Reading the verdict on Monday, presiding judge Ursula Mertens called it a “cowardly attack”, according to local media. “I’ll spare naming the motives for you. They are dumb and cannot be logically understood.”

The defendant made little reaction to the verdict as it was read, only taking down notes.

The court which heard the case against Stephan Balliet © Hendrik Schmidt/dpa-Zentralbild/dpa

Balliet was not a known member of any political or far-right groups, and appears to have been self-radicalised online. According to investigators at the trial, he spent hours online playing first-person shooter games and posting on forums and image boards that have become an echo chamber for extremists around the world. 

He allegedly sought to emulate the Christchurch shooter who gunned down 51 people at two mosques in New Zealand, calling it a “wake-up call” in documents investigators said they found on his computer. 

In a live stream of his attempted attack, Balliet denied the Holocaust and denounced feminism and “mass immigration”. He looked into the camera and said: “The root of all these problems is the Jew.”

During the trial, Balliet cited the 2015 influx of immigrants into Germany as part of his motivations, and expressed remorse for the fact that his victims had been ethnic Germans. “I shot white people,” he said. “I didn’t want to do that.”
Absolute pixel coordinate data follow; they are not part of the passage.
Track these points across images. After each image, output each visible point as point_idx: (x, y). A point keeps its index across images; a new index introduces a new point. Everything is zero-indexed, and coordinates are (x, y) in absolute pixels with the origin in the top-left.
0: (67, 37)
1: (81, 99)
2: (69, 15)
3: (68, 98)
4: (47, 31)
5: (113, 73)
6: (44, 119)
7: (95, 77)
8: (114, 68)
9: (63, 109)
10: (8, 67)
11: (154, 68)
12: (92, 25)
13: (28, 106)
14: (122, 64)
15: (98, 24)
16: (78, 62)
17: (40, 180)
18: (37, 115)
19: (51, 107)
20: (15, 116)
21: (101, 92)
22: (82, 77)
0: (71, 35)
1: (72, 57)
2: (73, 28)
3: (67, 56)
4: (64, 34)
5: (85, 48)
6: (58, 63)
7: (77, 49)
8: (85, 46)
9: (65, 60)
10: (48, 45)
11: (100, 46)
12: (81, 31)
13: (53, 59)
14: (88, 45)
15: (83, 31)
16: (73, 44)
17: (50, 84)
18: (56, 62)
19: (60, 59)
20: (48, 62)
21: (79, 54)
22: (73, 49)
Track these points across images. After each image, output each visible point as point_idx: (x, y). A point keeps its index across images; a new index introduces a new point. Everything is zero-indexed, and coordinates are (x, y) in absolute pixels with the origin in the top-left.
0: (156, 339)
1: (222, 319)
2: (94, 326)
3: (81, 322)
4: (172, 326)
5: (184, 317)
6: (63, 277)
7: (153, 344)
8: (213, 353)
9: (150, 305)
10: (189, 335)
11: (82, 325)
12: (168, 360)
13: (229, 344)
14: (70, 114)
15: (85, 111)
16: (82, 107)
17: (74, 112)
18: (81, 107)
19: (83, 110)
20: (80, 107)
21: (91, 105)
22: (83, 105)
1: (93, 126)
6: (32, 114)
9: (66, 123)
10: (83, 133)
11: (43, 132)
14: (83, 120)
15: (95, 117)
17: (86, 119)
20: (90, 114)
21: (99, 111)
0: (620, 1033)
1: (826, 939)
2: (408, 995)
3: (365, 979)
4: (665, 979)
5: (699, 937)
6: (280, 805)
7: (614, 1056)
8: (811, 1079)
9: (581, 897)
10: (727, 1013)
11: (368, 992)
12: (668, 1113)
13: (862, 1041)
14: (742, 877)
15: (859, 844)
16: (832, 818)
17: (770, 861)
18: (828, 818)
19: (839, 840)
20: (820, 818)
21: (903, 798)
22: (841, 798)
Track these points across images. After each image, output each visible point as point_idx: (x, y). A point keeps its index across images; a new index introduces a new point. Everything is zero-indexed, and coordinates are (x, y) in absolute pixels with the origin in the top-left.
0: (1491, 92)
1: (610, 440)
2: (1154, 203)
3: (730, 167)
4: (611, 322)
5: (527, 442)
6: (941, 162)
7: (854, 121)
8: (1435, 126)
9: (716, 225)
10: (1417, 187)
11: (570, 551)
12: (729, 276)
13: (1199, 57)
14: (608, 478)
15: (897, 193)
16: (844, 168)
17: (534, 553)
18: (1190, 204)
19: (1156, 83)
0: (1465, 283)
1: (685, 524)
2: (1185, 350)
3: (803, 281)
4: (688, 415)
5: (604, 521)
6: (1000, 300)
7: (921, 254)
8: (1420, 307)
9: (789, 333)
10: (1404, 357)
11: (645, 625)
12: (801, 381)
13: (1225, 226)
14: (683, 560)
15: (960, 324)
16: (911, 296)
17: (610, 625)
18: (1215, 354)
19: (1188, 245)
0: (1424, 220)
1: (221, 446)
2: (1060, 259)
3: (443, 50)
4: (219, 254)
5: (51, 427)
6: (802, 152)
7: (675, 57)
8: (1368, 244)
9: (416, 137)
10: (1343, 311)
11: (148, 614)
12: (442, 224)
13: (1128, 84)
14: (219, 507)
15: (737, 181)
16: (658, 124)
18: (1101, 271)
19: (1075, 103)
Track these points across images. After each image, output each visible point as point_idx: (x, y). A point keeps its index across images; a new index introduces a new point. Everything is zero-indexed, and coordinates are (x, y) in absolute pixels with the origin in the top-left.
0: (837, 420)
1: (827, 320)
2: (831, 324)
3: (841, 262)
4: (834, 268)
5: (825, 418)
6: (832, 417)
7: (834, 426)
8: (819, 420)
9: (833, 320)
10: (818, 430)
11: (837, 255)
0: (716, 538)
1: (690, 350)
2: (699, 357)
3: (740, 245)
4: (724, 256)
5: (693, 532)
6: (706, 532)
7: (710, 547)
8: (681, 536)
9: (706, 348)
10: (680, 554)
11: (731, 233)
A loner who barely left his bedroom, Balliet spent hours in an online world that investigator Fabius Damm, of Germany’s federal police, described in court as a “hodgepodge of conspiracy theories, misogyny and anti-Semitism”. They shared images of sexualised anime cat-girls, swastikas and videos of Wehrmacht soldiers giving Hitler salutes.

It remains unclear how much Balliet’s parents might have been aware of his intentions. They both refused to testify in court.

A trial is still ongoing for the June 2019 killing of politician Walter Lübcke, whose suspected killer was a known neo-Nazi. Earlier this year, assailants shot dead nine people with immigrant roots in the western city of Hanau. 

Such attacks come amid rising concerns of far-right sympathies among certain police units and military branches.